Dataset entries
::::::::::

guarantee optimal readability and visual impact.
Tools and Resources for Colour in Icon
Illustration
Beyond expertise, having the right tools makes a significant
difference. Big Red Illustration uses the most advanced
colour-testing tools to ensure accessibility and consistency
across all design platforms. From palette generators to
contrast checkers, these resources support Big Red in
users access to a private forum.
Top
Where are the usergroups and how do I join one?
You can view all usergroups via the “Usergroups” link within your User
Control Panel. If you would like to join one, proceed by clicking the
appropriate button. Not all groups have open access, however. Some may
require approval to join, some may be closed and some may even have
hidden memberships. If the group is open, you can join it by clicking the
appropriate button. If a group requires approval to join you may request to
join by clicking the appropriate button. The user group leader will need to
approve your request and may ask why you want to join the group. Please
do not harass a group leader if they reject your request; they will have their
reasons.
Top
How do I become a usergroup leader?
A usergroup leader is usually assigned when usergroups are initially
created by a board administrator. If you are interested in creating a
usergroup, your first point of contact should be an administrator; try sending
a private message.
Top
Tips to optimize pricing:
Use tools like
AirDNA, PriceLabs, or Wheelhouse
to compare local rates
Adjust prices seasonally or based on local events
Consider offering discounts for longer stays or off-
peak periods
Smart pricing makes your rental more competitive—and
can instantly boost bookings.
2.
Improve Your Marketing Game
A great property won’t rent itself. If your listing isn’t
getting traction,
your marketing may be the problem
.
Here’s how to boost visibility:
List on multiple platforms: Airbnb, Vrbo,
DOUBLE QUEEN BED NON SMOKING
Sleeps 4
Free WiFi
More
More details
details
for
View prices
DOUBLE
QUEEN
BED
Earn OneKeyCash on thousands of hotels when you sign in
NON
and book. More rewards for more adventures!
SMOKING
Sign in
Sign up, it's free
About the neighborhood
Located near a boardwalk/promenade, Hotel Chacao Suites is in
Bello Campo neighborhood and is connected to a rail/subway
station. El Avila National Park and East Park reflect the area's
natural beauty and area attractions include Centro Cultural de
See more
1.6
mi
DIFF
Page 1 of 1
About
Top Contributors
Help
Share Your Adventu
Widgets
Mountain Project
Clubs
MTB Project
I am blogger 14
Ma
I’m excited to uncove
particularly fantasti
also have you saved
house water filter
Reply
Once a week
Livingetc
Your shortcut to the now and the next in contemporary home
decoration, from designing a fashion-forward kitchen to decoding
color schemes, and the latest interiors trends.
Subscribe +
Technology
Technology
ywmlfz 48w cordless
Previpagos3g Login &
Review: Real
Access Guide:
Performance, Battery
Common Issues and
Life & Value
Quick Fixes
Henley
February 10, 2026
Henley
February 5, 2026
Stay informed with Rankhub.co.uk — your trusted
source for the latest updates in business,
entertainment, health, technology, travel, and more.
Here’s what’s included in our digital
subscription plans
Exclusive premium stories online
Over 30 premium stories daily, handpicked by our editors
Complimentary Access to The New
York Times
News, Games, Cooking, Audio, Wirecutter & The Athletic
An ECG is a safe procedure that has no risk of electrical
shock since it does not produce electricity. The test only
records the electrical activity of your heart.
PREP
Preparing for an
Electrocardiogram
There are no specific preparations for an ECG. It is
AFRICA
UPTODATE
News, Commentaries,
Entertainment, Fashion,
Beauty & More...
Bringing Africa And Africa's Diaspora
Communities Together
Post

::::::::::

* _Directive_
Show each line above that contains the word "electrical".

* _Result of the task_
An ECG is a safe procedure that has no risk of electrical
records the electrical activity of your heart.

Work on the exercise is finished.